(Collected data)

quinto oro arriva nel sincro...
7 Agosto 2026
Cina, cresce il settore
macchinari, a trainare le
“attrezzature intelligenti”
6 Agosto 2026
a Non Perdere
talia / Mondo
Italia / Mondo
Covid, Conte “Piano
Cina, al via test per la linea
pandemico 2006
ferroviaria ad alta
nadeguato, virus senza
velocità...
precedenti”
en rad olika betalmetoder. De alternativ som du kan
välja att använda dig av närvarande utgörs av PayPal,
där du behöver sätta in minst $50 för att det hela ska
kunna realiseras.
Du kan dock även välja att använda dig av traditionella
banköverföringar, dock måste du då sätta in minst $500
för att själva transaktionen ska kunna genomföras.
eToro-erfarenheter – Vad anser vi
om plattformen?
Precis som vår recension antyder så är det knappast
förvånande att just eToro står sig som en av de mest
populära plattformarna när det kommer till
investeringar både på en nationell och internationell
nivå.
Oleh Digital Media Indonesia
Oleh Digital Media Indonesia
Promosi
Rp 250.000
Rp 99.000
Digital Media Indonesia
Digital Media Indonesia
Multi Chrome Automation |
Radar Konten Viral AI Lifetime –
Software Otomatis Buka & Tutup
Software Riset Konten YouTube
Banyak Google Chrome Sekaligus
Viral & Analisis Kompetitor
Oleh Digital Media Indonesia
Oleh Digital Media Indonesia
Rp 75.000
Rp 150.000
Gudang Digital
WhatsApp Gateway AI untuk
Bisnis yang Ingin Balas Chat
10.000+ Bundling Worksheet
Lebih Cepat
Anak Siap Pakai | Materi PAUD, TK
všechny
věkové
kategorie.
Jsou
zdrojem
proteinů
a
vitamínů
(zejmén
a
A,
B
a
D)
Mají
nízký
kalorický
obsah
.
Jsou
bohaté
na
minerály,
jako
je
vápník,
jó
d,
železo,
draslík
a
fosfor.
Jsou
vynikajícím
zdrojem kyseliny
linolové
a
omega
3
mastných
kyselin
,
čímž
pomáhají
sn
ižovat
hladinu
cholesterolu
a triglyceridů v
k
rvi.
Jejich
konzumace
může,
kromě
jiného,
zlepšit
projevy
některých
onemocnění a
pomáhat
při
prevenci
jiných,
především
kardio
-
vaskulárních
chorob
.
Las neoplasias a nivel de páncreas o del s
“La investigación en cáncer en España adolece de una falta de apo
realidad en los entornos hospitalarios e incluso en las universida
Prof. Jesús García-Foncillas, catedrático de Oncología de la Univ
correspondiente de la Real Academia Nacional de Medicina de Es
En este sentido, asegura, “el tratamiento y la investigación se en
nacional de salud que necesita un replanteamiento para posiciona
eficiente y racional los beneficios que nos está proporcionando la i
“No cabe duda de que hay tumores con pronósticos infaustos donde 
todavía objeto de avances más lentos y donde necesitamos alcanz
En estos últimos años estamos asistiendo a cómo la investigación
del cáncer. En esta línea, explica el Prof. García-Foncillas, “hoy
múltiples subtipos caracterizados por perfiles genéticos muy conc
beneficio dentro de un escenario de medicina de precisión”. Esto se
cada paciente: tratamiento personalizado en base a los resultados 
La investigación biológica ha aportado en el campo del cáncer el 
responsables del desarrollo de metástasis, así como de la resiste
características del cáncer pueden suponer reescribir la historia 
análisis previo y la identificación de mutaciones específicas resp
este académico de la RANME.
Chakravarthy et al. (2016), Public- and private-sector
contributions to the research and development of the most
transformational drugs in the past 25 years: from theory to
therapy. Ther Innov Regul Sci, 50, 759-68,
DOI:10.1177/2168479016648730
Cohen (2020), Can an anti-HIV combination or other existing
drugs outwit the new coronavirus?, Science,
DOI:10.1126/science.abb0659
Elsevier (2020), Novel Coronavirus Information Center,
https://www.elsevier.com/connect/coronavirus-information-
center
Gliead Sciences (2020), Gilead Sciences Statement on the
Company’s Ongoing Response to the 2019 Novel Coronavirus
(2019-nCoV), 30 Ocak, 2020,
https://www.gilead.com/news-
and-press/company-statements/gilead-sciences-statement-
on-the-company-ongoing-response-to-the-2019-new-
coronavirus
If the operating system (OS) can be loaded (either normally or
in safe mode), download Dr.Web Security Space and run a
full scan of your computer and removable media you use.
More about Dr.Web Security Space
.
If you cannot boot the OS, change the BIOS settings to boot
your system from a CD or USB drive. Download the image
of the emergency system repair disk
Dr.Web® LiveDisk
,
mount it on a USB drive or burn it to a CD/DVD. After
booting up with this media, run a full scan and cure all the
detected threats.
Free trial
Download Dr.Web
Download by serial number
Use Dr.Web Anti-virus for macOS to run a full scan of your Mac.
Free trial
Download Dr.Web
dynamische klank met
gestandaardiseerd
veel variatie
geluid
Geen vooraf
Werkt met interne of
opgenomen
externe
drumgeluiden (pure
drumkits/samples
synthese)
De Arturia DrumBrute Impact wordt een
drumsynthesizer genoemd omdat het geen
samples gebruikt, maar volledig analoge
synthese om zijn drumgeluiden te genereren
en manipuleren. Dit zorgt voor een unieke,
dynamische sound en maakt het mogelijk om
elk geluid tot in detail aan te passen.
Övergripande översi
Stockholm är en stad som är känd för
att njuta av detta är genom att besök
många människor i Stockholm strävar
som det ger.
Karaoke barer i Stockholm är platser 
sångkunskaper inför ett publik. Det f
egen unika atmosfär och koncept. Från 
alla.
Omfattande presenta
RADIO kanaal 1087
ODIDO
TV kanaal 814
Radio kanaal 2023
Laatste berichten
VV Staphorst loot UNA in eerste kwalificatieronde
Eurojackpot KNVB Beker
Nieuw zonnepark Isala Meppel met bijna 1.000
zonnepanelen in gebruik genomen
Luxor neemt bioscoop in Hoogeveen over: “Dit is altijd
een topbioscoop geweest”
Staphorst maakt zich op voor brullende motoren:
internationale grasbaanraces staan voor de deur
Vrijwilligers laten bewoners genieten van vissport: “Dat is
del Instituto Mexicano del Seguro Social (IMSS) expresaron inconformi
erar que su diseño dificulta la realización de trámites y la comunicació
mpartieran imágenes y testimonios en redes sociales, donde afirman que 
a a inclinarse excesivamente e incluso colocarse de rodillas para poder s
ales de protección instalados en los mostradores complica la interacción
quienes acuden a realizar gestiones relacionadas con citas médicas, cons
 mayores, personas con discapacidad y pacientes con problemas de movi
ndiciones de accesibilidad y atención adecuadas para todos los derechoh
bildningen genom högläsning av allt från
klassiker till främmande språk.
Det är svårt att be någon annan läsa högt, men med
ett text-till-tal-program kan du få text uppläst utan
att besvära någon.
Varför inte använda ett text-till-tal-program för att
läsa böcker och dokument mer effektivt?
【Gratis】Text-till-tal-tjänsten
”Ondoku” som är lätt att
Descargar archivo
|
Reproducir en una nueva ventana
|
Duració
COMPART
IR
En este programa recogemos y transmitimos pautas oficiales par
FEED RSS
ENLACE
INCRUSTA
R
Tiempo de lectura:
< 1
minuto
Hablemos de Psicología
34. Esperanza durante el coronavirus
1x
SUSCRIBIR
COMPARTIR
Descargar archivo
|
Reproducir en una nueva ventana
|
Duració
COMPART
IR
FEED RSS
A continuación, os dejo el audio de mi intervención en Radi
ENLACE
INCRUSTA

» What the exercise asks:
From the entries, report every line in which the string "synthese" occurs.

» Exercise output:
synthese)
synthese om zijn drumgeluiden te genereren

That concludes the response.